Data for review:

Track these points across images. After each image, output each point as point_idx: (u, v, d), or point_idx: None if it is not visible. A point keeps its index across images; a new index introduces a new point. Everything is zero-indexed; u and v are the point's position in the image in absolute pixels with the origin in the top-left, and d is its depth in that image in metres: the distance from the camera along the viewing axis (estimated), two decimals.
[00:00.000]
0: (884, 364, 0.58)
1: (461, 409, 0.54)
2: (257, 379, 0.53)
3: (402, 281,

==

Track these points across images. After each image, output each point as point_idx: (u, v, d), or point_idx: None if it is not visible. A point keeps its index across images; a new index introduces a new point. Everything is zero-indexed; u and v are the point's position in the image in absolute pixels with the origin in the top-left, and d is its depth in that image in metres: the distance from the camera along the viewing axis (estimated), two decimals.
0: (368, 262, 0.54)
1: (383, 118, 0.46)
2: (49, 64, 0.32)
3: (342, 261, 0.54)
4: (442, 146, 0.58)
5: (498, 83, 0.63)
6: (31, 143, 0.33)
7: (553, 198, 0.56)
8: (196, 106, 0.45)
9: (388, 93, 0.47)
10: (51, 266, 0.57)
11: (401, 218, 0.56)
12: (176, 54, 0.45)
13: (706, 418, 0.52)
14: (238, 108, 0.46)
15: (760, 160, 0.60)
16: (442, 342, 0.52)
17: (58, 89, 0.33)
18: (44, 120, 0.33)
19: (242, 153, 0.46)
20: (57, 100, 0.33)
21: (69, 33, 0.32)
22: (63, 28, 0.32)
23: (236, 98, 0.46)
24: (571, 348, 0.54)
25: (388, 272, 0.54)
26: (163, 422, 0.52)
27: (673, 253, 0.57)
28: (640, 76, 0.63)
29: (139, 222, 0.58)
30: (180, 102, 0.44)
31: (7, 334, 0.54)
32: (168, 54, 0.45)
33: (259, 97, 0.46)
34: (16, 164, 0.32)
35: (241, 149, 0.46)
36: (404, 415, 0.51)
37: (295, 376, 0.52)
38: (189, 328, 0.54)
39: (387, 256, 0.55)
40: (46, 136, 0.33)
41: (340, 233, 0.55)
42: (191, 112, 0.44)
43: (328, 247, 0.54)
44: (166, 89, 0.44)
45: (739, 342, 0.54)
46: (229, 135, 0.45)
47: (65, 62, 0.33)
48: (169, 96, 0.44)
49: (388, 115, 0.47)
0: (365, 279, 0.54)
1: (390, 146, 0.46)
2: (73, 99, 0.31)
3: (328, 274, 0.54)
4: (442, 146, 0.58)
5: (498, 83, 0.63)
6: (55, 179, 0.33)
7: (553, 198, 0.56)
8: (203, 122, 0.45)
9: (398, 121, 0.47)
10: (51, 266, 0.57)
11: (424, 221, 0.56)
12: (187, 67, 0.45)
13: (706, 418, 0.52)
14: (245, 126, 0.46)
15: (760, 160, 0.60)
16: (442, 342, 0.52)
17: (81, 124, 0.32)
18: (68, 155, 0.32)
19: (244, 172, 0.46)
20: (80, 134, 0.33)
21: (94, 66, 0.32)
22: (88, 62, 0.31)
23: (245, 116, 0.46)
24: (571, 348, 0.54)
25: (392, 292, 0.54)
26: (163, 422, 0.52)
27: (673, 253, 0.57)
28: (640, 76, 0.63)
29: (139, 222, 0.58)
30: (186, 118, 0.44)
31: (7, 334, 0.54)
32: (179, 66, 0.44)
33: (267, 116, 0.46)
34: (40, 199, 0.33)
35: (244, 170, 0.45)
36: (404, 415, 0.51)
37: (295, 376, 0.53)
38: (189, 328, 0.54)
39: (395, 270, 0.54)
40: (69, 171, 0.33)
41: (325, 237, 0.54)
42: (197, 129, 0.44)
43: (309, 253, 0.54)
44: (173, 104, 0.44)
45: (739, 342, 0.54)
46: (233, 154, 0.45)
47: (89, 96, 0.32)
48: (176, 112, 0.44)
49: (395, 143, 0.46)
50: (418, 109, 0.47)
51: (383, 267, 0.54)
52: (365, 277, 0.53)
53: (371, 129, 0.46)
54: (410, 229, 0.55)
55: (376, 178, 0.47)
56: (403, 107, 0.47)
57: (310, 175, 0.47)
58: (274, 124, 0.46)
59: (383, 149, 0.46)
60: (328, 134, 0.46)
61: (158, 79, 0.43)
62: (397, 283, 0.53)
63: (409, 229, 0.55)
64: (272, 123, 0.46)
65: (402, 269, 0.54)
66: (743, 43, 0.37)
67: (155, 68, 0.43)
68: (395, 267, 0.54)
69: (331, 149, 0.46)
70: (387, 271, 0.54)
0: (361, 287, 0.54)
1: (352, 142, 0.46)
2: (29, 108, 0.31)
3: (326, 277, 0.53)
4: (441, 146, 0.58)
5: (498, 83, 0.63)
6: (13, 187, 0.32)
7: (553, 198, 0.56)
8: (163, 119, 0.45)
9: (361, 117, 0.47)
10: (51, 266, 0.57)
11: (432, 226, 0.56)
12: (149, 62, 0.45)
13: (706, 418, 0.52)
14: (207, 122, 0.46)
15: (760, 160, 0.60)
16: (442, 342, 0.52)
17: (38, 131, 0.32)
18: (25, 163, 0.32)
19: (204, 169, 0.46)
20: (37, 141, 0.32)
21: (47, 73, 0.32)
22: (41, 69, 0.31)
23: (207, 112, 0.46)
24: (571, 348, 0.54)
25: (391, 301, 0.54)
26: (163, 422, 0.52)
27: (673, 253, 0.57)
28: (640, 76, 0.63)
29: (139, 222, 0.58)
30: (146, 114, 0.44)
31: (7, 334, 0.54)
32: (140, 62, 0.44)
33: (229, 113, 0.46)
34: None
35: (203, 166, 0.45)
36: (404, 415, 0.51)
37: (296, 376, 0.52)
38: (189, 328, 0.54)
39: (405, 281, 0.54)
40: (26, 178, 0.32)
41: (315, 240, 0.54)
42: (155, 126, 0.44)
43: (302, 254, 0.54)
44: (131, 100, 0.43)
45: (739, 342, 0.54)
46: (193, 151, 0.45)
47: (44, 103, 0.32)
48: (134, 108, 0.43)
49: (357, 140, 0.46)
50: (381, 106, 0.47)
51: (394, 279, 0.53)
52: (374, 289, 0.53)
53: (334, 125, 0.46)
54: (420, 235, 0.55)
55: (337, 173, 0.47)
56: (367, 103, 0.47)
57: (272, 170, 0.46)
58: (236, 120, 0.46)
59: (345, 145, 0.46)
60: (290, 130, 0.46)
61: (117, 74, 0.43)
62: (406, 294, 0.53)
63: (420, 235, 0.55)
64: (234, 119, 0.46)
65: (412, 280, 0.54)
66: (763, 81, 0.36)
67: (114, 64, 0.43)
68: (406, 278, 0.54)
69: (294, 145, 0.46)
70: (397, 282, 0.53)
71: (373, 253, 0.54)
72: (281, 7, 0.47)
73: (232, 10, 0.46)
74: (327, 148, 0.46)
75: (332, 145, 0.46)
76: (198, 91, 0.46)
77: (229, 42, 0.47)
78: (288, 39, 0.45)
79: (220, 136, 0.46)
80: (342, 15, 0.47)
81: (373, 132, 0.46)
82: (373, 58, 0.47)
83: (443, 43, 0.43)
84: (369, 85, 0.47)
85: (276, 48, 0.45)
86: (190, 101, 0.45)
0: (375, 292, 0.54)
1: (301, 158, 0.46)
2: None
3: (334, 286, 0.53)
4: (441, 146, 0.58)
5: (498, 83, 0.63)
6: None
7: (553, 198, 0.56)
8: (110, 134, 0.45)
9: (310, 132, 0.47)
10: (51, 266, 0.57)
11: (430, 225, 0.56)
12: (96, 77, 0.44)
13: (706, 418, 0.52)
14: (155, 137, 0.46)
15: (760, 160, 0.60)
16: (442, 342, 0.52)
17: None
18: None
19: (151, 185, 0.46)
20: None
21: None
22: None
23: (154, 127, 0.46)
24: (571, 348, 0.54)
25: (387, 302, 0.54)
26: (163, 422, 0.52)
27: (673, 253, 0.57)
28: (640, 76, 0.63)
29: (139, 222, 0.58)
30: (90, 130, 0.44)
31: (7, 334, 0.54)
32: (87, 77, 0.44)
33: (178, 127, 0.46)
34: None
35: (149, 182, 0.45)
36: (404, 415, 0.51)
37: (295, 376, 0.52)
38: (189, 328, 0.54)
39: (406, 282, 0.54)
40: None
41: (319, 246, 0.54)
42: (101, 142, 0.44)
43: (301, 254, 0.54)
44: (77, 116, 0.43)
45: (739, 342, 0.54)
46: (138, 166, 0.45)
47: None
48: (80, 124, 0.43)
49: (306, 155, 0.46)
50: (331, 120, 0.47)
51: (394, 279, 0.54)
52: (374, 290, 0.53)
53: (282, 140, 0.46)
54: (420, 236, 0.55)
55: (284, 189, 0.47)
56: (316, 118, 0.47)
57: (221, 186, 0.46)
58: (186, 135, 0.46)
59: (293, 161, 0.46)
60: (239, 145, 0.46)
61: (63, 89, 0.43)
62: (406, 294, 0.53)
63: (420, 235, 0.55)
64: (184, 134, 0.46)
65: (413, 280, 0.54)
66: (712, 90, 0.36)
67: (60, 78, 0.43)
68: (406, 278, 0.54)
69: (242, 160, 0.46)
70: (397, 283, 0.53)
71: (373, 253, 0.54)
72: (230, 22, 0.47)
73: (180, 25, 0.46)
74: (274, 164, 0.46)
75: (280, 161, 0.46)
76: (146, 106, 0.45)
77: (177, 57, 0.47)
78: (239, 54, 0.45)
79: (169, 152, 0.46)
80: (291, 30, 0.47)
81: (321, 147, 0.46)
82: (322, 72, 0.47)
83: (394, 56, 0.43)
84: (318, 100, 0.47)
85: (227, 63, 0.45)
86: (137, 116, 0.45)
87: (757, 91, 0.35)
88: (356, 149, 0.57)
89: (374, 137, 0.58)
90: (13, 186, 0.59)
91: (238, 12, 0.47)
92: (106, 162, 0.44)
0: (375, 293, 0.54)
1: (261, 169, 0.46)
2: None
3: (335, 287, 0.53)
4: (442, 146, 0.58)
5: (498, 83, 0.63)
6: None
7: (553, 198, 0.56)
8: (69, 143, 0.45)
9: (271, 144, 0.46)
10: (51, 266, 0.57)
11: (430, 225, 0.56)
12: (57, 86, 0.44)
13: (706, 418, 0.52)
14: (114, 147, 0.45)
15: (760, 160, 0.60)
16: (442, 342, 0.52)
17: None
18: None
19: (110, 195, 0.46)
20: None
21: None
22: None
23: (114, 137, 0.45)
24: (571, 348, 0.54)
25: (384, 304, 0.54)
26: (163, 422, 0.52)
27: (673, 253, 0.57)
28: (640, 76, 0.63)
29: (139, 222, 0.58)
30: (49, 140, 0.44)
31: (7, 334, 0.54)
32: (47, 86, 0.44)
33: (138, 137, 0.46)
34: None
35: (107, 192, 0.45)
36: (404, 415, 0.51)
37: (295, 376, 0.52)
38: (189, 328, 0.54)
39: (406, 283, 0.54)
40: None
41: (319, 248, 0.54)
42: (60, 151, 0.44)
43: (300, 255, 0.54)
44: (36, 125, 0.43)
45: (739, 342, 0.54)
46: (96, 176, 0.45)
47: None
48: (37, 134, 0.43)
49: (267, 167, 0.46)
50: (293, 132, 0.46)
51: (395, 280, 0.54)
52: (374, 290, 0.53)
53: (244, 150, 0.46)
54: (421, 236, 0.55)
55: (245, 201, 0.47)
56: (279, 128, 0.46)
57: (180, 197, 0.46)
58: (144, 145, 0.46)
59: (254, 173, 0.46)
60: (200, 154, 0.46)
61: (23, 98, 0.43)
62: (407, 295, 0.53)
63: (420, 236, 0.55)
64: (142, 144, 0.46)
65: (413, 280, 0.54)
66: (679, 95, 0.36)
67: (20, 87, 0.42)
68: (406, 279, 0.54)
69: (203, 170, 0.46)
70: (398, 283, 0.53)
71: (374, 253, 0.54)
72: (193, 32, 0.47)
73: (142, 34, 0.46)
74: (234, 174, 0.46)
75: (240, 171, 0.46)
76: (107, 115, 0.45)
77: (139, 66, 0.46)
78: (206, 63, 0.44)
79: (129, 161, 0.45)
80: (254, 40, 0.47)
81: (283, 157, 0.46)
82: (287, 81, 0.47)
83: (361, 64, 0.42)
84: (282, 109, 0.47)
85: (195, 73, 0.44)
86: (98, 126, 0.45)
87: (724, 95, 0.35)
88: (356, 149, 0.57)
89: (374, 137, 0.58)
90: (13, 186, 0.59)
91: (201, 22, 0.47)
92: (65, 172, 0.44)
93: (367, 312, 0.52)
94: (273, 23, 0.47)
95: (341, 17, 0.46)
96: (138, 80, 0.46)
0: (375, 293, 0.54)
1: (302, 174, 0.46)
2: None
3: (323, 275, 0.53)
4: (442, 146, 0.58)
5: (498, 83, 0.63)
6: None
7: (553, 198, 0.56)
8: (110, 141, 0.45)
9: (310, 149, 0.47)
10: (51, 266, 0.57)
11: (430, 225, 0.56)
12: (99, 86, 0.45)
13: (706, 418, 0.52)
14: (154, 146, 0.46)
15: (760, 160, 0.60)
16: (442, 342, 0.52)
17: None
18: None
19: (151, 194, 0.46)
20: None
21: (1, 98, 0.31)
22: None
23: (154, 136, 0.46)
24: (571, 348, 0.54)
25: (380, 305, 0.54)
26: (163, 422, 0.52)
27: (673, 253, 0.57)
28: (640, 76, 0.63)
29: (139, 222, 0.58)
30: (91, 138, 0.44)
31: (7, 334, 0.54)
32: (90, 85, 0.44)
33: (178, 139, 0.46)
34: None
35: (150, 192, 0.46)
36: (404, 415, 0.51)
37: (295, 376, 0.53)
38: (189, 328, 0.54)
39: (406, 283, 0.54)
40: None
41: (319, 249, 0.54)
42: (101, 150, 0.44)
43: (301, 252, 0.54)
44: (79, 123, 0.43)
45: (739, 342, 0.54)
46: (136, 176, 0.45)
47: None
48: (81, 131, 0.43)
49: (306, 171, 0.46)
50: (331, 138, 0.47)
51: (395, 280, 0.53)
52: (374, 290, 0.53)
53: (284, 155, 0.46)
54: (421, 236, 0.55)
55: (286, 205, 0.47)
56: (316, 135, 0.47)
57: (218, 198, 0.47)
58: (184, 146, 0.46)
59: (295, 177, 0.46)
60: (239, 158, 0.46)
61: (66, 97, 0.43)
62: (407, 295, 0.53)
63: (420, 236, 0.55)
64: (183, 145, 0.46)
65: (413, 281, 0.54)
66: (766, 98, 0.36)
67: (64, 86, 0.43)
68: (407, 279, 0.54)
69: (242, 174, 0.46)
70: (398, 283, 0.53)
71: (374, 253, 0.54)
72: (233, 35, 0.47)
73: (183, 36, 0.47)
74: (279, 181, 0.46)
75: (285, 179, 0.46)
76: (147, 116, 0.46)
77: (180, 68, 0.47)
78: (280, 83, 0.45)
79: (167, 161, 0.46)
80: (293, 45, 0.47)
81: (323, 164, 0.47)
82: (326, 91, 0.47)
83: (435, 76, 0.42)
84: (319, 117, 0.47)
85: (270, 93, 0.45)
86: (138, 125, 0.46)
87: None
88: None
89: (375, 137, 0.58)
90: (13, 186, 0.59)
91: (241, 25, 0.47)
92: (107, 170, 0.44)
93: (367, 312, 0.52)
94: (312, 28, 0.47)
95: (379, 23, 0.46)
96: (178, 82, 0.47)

---

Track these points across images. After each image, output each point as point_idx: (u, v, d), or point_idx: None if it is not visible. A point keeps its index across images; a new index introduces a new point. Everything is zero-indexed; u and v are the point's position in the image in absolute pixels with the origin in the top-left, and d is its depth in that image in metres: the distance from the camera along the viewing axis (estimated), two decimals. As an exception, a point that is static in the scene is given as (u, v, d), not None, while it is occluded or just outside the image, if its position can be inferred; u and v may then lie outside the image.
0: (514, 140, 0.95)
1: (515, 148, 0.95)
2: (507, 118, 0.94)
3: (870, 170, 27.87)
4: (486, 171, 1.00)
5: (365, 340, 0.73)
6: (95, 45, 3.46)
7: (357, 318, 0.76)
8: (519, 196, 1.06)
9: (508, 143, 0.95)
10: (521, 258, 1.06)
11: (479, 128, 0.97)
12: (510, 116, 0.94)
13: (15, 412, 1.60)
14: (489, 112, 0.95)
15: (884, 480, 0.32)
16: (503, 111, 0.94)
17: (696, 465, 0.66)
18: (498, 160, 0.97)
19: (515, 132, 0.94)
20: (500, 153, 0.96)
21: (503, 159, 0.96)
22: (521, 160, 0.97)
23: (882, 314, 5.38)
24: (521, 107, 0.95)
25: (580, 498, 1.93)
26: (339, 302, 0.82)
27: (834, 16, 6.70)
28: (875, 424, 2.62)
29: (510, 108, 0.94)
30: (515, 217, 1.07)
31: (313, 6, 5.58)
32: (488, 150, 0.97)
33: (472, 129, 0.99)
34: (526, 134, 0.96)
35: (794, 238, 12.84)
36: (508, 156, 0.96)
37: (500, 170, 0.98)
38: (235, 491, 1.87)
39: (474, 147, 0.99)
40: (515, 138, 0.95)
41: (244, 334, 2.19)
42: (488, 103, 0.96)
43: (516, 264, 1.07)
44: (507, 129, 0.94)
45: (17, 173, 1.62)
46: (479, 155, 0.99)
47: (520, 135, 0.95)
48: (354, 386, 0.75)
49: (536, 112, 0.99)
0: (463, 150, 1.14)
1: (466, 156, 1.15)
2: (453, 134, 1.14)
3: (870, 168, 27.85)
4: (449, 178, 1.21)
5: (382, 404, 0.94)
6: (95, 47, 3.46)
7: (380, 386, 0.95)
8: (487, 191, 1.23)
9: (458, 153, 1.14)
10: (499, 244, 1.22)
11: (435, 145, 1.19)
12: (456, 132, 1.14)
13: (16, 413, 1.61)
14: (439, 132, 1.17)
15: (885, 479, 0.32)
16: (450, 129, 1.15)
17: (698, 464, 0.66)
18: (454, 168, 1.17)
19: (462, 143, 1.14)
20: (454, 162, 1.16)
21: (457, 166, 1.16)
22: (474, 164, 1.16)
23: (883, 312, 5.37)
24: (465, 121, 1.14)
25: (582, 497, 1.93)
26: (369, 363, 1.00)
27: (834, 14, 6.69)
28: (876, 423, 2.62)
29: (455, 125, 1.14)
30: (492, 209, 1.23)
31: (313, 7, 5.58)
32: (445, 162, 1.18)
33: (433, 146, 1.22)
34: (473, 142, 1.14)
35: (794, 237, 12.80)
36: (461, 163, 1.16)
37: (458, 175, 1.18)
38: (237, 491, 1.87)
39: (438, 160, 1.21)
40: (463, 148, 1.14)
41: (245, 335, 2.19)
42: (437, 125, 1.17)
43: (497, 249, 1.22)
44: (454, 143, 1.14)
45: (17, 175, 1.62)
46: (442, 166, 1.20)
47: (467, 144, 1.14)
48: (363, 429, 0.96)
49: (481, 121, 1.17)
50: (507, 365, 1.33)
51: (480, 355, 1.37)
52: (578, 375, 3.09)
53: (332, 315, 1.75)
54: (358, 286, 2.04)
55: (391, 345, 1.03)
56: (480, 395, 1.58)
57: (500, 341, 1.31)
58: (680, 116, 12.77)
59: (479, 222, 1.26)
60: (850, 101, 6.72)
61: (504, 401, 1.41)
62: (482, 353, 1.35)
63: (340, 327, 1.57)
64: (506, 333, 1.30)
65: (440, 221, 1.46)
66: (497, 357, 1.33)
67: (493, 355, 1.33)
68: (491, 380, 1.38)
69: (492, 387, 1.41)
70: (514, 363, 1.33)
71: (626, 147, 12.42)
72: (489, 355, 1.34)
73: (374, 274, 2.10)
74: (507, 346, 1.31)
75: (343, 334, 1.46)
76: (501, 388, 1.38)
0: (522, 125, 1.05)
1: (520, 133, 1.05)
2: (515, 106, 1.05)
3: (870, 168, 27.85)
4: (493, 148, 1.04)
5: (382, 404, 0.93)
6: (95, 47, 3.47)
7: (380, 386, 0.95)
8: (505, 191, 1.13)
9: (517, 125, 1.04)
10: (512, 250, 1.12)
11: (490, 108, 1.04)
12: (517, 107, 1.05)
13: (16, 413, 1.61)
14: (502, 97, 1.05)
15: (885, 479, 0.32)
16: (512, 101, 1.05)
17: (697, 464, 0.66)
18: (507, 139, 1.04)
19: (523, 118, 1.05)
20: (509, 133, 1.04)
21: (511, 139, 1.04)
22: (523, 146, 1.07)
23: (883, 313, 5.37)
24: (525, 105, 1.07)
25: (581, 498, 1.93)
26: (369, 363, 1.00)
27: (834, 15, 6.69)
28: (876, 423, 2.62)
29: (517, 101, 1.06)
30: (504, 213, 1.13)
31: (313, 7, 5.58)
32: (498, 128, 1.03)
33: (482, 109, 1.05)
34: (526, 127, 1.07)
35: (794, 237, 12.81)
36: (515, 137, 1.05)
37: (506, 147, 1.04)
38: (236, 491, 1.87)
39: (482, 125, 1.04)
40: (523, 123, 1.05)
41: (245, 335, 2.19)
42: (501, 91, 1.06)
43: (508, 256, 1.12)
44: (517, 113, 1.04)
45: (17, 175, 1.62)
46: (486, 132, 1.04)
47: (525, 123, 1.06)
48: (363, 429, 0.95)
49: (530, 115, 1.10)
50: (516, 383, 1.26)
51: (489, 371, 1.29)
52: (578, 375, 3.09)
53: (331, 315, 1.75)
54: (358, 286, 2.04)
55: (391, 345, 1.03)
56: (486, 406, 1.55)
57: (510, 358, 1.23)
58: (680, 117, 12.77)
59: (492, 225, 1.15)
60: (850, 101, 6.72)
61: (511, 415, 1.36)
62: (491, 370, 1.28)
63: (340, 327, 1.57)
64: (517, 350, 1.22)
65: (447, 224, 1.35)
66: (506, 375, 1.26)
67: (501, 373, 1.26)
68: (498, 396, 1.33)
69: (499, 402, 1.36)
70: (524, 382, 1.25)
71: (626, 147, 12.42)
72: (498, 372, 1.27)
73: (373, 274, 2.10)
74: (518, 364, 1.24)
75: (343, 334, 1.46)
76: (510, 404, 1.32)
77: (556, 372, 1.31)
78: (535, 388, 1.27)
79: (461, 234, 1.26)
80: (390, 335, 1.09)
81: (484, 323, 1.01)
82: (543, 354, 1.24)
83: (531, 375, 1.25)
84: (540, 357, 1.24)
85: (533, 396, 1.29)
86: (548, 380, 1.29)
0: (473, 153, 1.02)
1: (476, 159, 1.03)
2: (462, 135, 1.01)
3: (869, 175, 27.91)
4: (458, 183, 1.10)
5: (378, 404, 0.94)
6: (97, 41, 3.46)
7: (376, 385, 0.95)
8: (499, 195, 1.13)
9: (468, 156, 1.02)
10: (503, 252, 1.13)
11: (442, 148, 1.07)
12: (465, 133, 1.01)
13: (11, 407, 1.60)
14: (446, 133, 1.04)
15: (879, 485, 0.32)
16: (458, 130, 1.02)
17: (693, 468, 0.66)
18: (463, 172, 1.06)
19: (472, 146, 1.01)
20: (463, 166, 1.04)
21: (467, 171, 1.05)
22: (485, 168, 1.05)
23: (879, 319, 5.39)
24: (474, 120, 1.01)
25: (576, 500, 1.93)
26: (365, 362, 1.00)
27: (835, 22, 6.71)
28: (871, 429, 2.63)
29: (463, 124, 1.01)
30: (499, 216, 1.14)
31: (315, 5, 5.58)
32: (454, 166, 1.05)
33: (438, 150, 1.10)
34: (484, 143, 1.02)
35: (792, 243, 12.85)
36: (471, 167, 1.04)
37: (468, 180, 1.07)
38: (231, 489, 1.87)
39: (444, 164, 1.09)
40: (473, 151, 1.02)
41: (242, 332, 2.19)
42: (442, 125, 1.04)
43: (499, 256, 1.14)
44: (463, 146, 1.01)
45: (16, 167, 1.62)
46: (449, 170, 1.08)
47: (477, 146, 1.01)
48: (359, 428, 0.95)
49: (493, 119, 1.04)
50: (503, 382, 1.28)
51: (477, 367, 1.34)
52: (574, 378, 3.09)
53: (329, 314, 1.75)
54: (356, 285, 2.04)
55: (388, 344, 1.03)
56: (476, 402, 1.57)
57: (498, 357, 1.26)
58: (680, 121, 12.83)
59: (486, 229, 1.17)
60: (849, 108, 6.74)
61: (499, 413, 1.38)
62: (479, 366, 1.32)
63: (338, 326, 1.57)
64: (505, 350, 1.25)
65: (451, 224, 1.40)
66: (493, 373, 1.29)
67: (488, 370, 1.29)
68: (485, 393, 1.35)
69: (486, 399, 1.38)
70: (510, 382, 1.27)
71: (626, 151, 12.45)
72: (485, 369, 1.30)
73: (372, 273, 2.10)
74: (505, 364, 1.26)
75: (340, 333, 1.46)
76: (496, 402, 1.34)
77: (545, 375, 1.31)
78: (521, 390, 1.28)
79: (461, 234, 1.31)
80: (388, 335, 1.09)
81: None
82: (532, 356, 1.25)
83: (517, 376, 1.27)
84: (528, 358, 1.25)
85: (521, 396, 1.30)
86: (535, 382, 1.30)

Your task: The lines above, starting at the one with "1: (383, 118, 0.46)" and ending at the one with "21: (69, 33, 0.32)", are the only ones to return, exactly as written.

Result of this exercise:
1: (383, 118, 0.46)
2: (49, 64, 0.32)
3: (342, 261, 0.54)
4: (442, 146, 0.58)
5: (498, 83, 0.63)
6: (31, 143, 0.33)
7: (553, 198, 0.56)
8: (196, 106, 0.45)
9: (388, 93, 0.47)
10: (51, 266, 0.57)
11: (401, 218, 0.56)
12: (176, 54, 0.45)
13: (706, 418, 0.52)
14: (238, 108, 0.46)
15: (760, 160, 0.60)
16: (442, 342, 0.52)
17: (58, 89, 0.33)
18: (44, 120, 0.33)
19: (242, 153, 0.46)
20: (57, 100, 0.33)
21: (69, 33, 0.32)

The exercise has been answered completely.